Two years ago, Brunswick County began officially to push forward plans to dramatically expand the C&D landfill in Royal Oak – making it three times its current size and increasing its operating life by 100 years. Apparently “expansions” are governed by notably more lenient environmental standards than new landfills. Today, Royal Oak neighborhoods sport yard signs reading “Don’t Dump On Us.”

The Rev. Curtis McMillian, a Royal Oak native, lives across a narrow road from the border of the proposed gigantic expansion. Proximity to the landfill, he believes, has forced him to buy bottled water for drinking and cooking since the late 1990s, when his well water became discolored and foul. His front porch is subjected to a potent stench when the wind is right.

Endless trucks, driving up and down the dirt roads, create plumes of dust. His daughter can’t play outside because the conditions inflame her asthma. Scavenger birds hover. The value of his parcel is markedly diminished. And the county has never offered to purchase it. McMillian and many of his neighbors feel trapped by a government that “doesn’t care about our opinions, our worth, our health or our existence.”

Fortunately, McMillian, Dozier and ROCCA – with the help of the UNC Civil Rights Center – have pressed back, with some success, against the attempted landfill expansion. In their view, Brunswick County’s actions toward their community, writ large, are rooted in race. It’s hard to disagree.

But is the traditional alternative, purportedly neutral justification, any better? It goes something like this:

“We have to put the dumps and other noxious uses somewhere. Do you actually think we could place them near wealthy subdivisions – where property values are high and political muscle strong? Come on.
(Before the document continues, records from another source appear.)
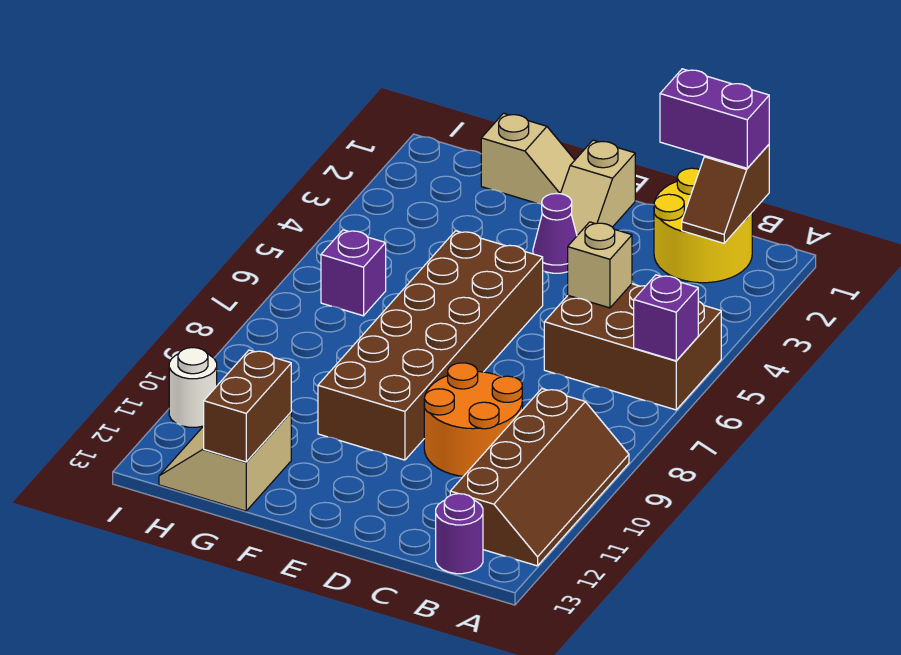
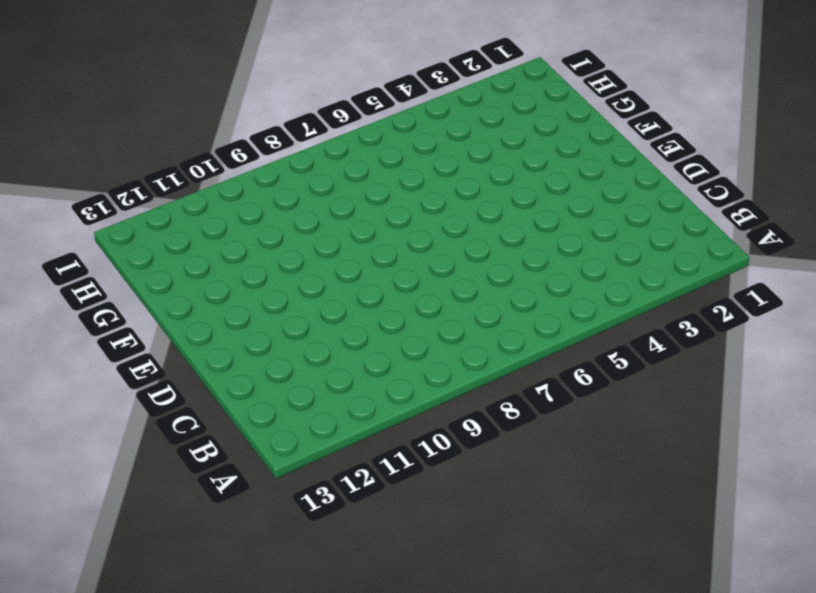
none -> brown brick A5:C6 level 1
none -> brown slope A9:B12 level 1 top B
none -> yellow round brick B1:C2 level 1

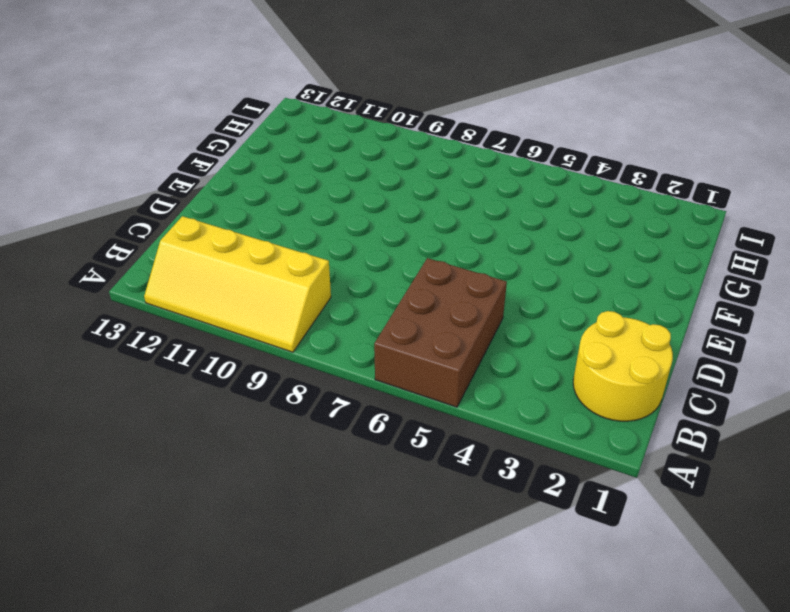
yellow slope A9:B12 level 1 top B -> brown slope A9:B12 level 1 top B
none -> purple round brick B13 level 1
none -> orange round brick C9:D10 level 1
none -> tan slope E1:E2 level 1 top 1

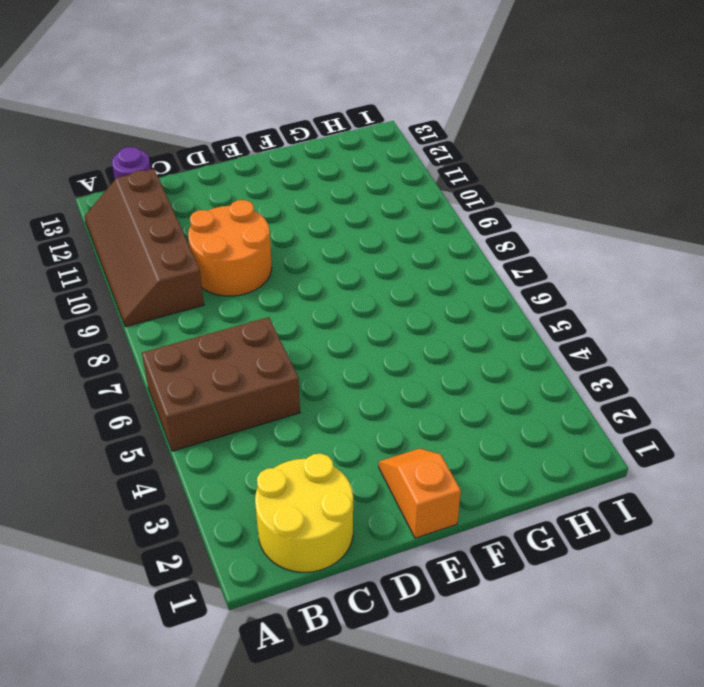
orange slope E1:E2 level 1 top 1 -> tan slope E1:E2 level 1 top 1
none -> purple cone E3 level 1
none -> brown brick E5:F10 level 1
none -> tan slope F1:G1 level 1 top G

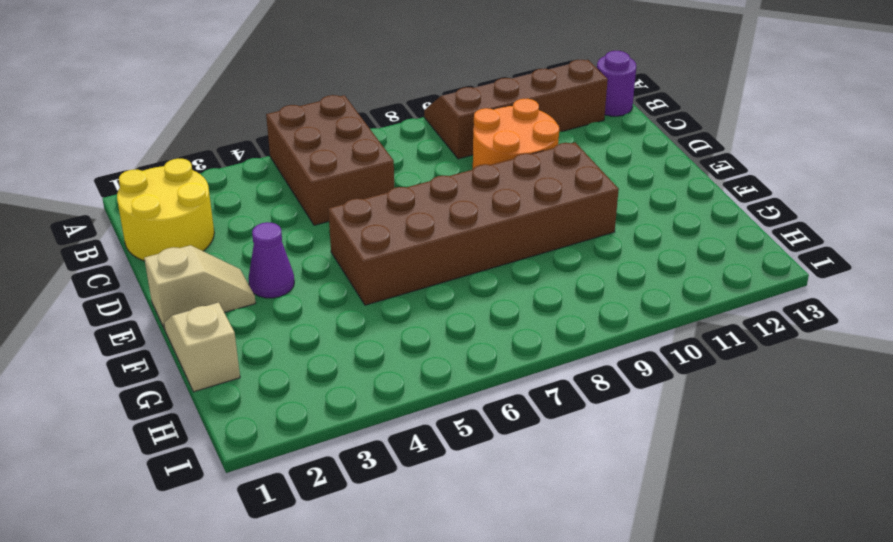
none -> tan slope G12:H13 level 1 top G
none -> purple brick H6 level 1
none -> white round brick I11 level 1

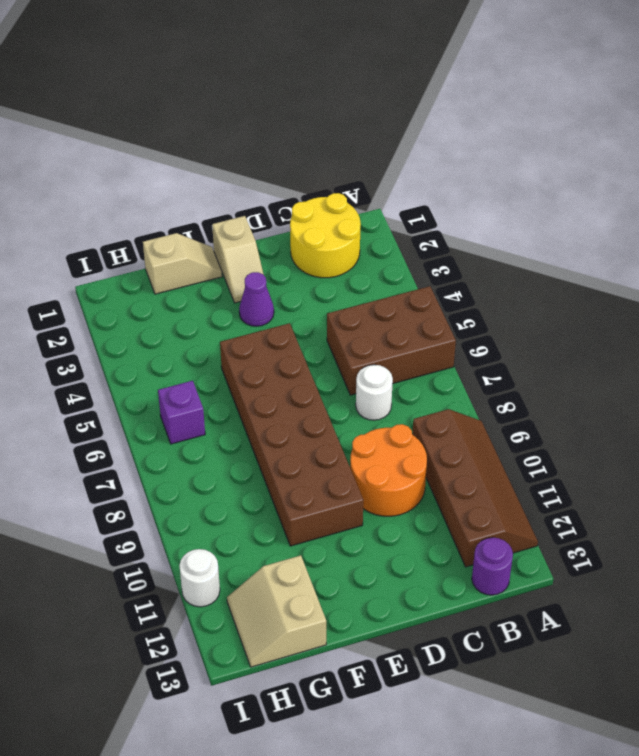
white round brick C7 level 1 -> none
none -> purple brick A6 level 2
none -> brown slope B1:B2 level 2 top 1
none -> tan brick C5 level 2

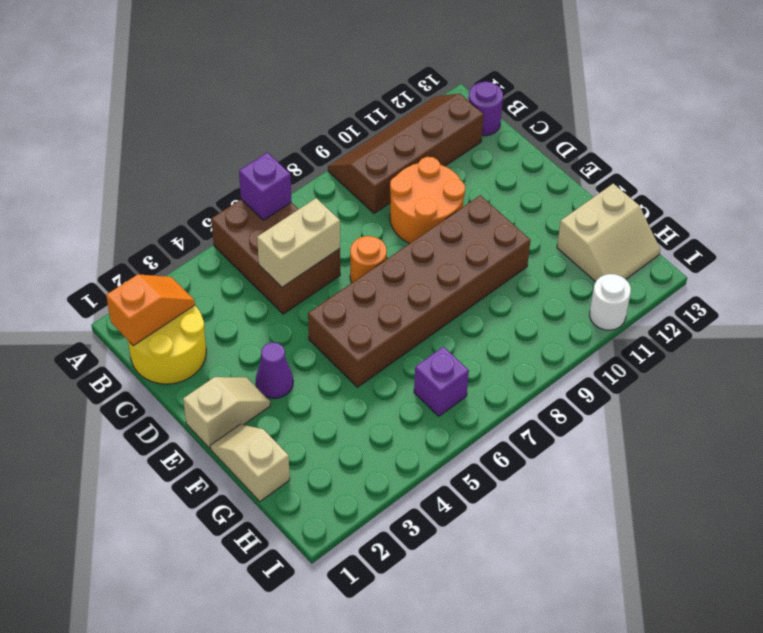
orange slope B1:B2 level 2 top 1 -> brown slope B1:B2 level 2 top 1
tan brick C5:C6 level 2 -> tan brick C5 level 2
orange round brick D7 level 1 -> none
none -> brown brick G12:G13 level 2
none -> purple brick B1:C1 level 3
“We don’t dump on Royal Oak neighborhoods because they’re black. We dump on them because they’re poor. We’re not racists. We’re economists. If they have to subsidize their wealthy neighbors with their property, their health and their lives, so be it. It’s the American way.”

The question for us is whether we’ll let it remain so.

Gene Nichol is Boyd Tinsley distinguished professor at the UNC School of Law and director of the school’s Center on Poverty, Work and Opportunity.